As public health agencies struggle to contain the spread of coronavirus, many have turned to contract tracing, the process of tracking down everyone who has come into contact with a person who tests positive for COVID-19.
To help with contact tracing, many states have tried to leverage the ubiquity of smartphones, building apps that can track the movement of individuals via their phones and sending notifications to those who have come near a coronavirus patient. Google and Apple threw their weight behind the idea, collaborating on an exposure notifications API that agencies could use to develop secure apps.
Despite the hype, many of these apps have crashed and burned, ruined by low adoption rates, poor messaging, and shoddy privacy protections. An app launched in North Dakota was later found to be violating its own privacy policy, a debacle that cast doubt on the idea of using contact-tracing apps. Many states ended up declining to use the Google/Apple API, opting for their own systems.
As countries try to contain the pandemic, these systems remain a vital tool. “Every notification is potentially a life saved,” Cornell professor Sarah Kreps told Digital Trends.
Contact tracing 2.0
The PathCheck Foundation, a nonprofit spun out of the Massachusetts Institute of Technology this spring, is trying to do exposure notification better. As CEO Adam Berrey told us: “Our mission is to help to contain the COVID-19 pandemic and revitalize the economy without sacrificing personal privacy and liberty.”
On Thursday, PathCheck announced that it is launching exposure notification systems in seven jurisdictions including Hawaii and Puerto Rico, as well as the PathCheck Alliance, a partnership with several major tech companies including Intel. We spoke with Berrey about PathCheck’s approach and how it can avoid the mistakes of previous contact-tracing attempts.
A boost from tech titans
Berrey considers Pathcheck to be part of a second generation of exposure notification apps, and he thinks there are three main reasons why this new wave will be better than the last one.
According to Berrey, the first generation took a scattershot approach to sensor technology and privacy protections.
“All the “1.0” digital contract-tracing solutions that were put in the market were really app vendors working independently to try to come up with solutions,” he explains.
PathCheck embraces the Google Apple Exposure Notification (GAEN) API, which allows it to take full advantage of operating systems that dominate the market.

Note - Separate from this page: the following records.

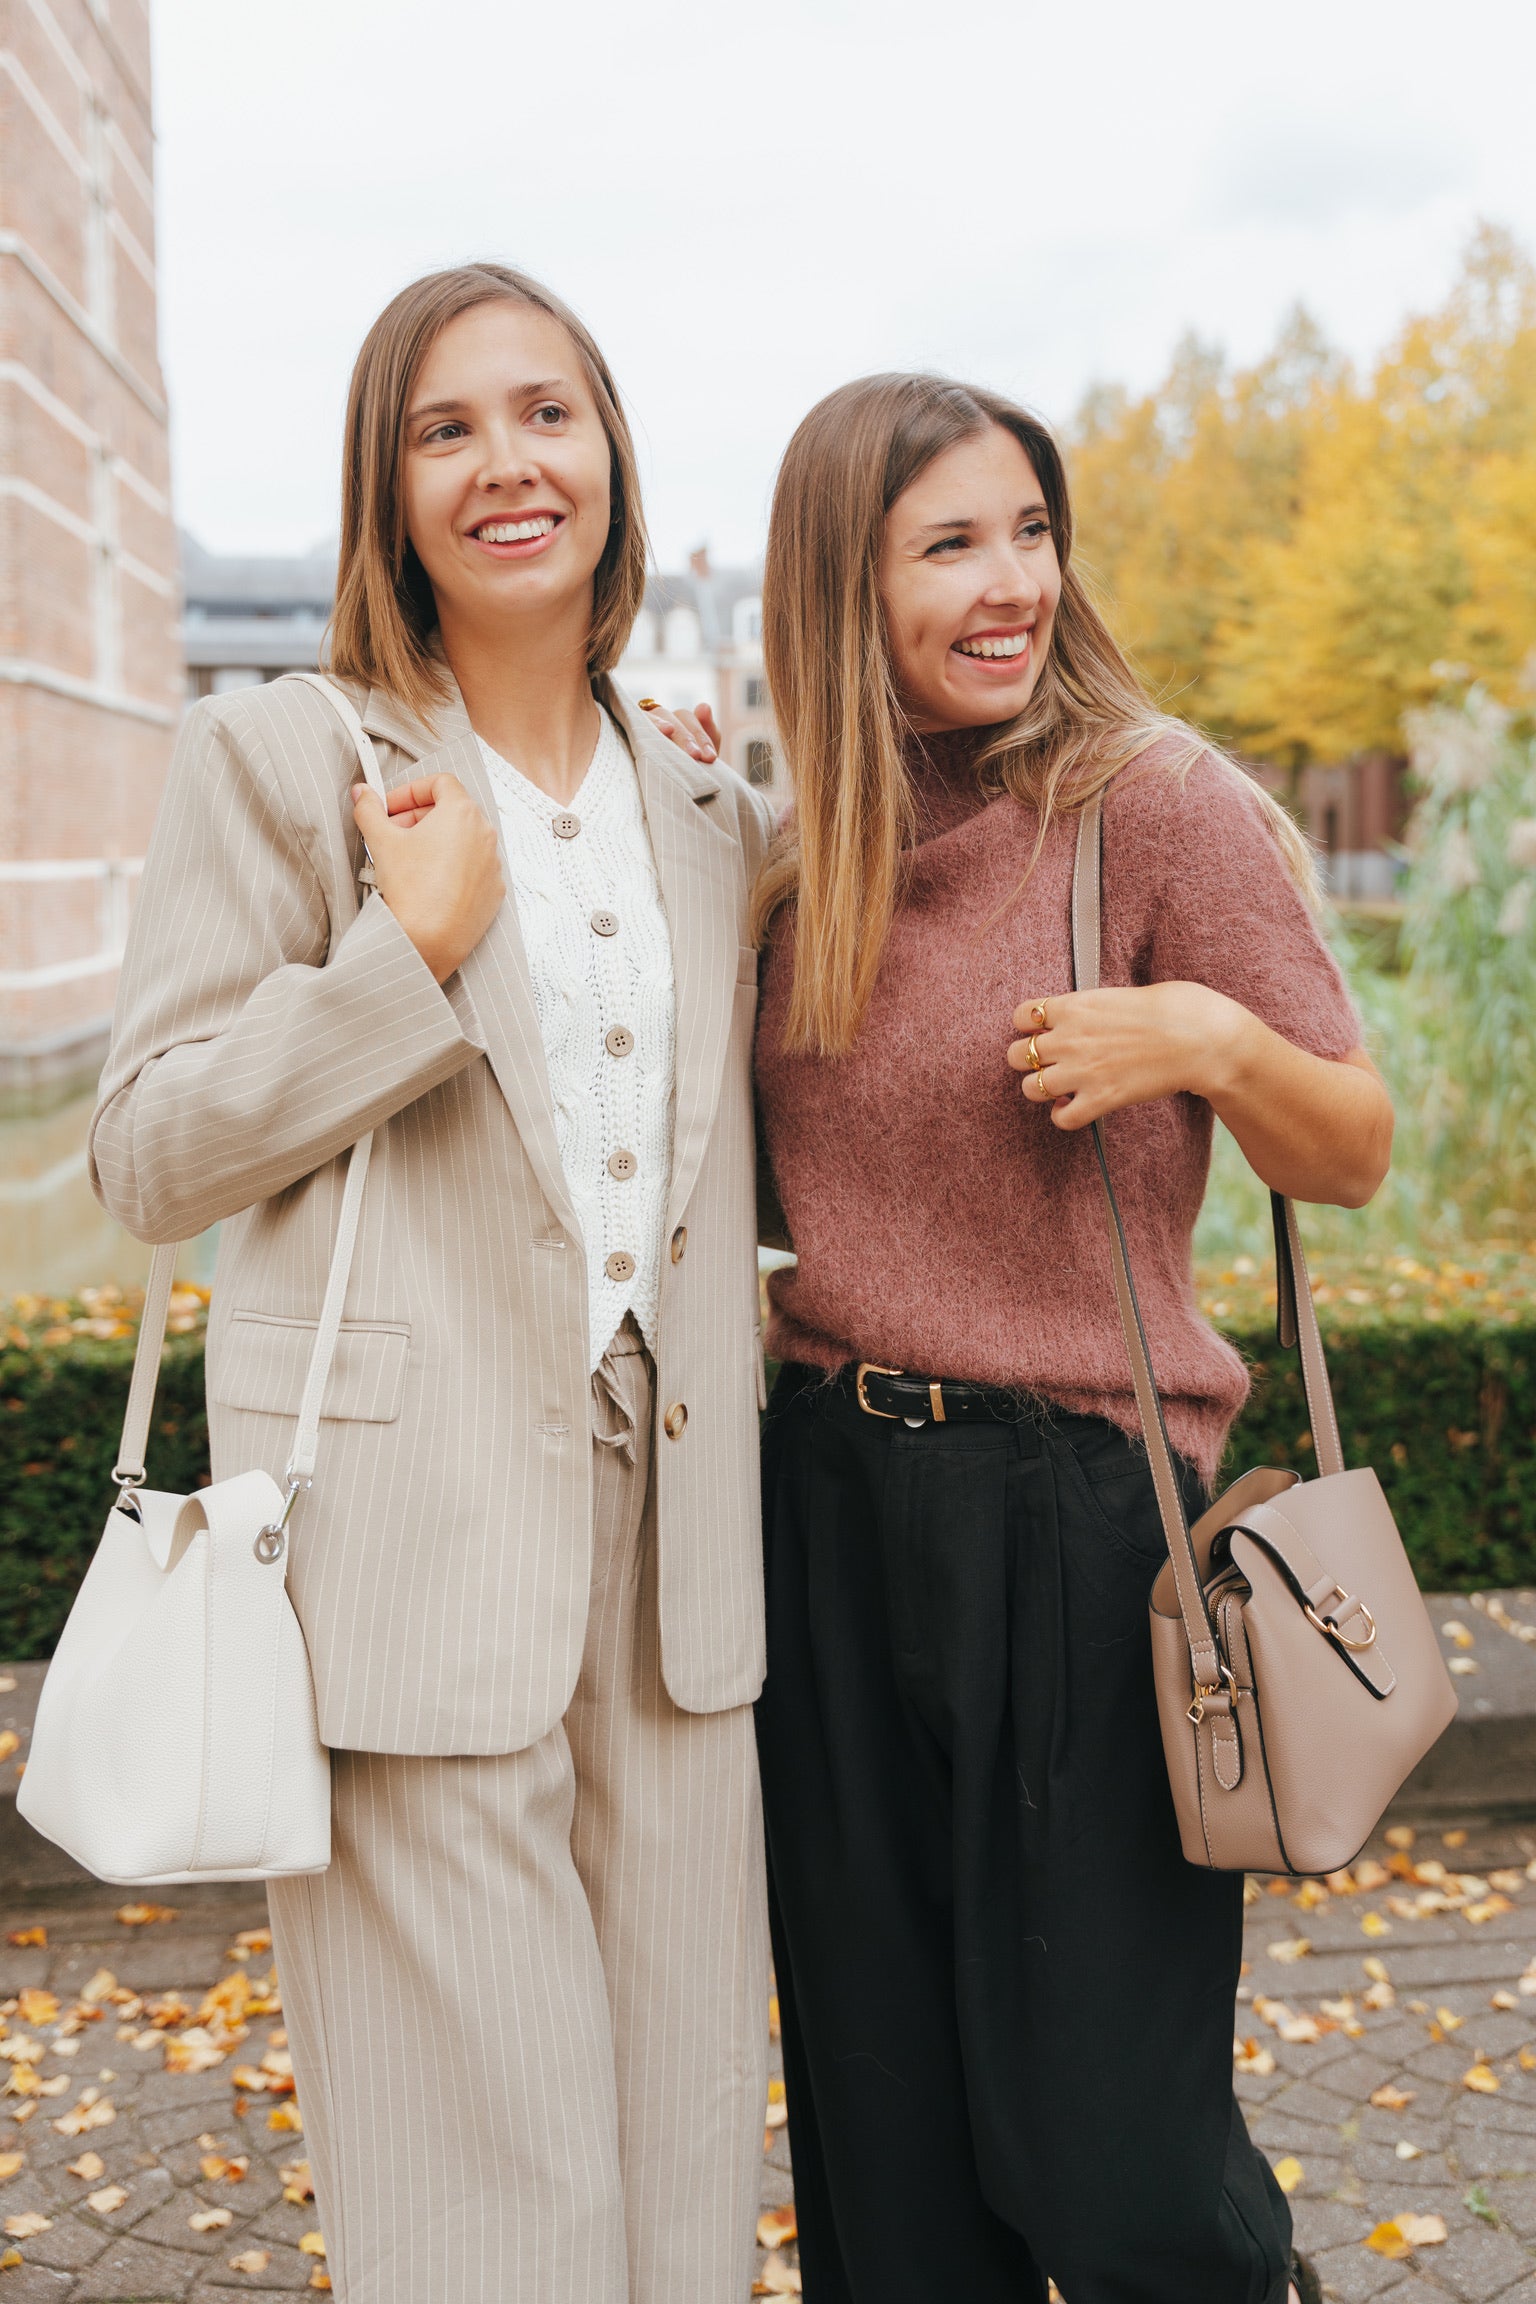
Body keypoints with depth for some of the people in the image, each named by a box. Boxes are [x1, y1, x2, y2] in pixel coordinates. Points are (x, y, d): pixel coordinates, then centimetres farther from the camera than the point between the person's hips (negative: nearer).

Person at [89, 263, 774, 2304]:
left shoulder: (715, 817, 14)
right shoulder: (277, 759, 0)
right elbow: (147, 1159, -4)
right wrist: (413, 951, -14)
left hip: (671, 1550, 5)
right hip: (420, 1560, -5)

“There’s two vendors, Apple and Google, that control 90% of the smartphone market and are strongly behind this technology strategy, and also the sort approach to how these apps are being rolled out. That’s important because these apps are using hardware operating system-level features, and there needs to be strong support in order for the features to be used well and to work well.”
Second, GAEN offers strong privacy protections, which are essential for wooing a public that may be skeptical of installing government apps. PathCheck keeps data decentralized, an approach that experts like Kreps laud.
“Google and Apple have been very careful about designing it in a private privacy-preserving way,” Berrey says. “I think they’ve put in place essentially a self-regulatory scheme to make sure that all the apps that jurisdictions deploy stay compliant with those privacy-preserving strategies. That’s important in terms of building consumer trust over time.”
Finally, Pathcheck’s approach is designed to be flexible, so different jurisdictions can tailor their exposure notification systems to their particular needs.
“Beyond the core, basic flow of exposure notification,” Berrey explains, “there’s room for that approach to be adapted to the unique needs of each jurisdiction. That flexibility is really important because there’s different levels of penetration for testing. There’s different approaches for how they want to integrate exposure notifications.”
Swaying the public remains crucial
No matter how well-designed an exposure notification system is, jurisdictions will still need to convince individuals to get on board, and optics are important. Berrey suggests that jurisdictions first think about how to tailor their app to their populace.
Things like “a good name; a friendly, easy onboarding process; clear language that is easy to understand” can all help increase adoption, he said.
“The second piece is organizing a good launch program,” he says. “It’s not just about marketing, but it’s also about building a community coalition behind the effort. I think this is consistent with other large-scale public responses to the pandemic. Mask-wearing and social distancing as two really good examples.”
Bringing celebrities, influencers, schools, and businesses into the fold can also help sway the public.
“I think we haven’t quite gotten to the tipping point yet where people have really come to understand what the value proposition is and why they should be downloading their state or country’s exposure notification app,” he says, but he’s confident these systems will gain ground “as more and more of these roll out, as people gain a little bit of a greater awareness for how the apps work, how they preserve privacy, and why they’re a good strategy to complement some of the other things that folks are doing like social distancing, mask wearing, and testing.”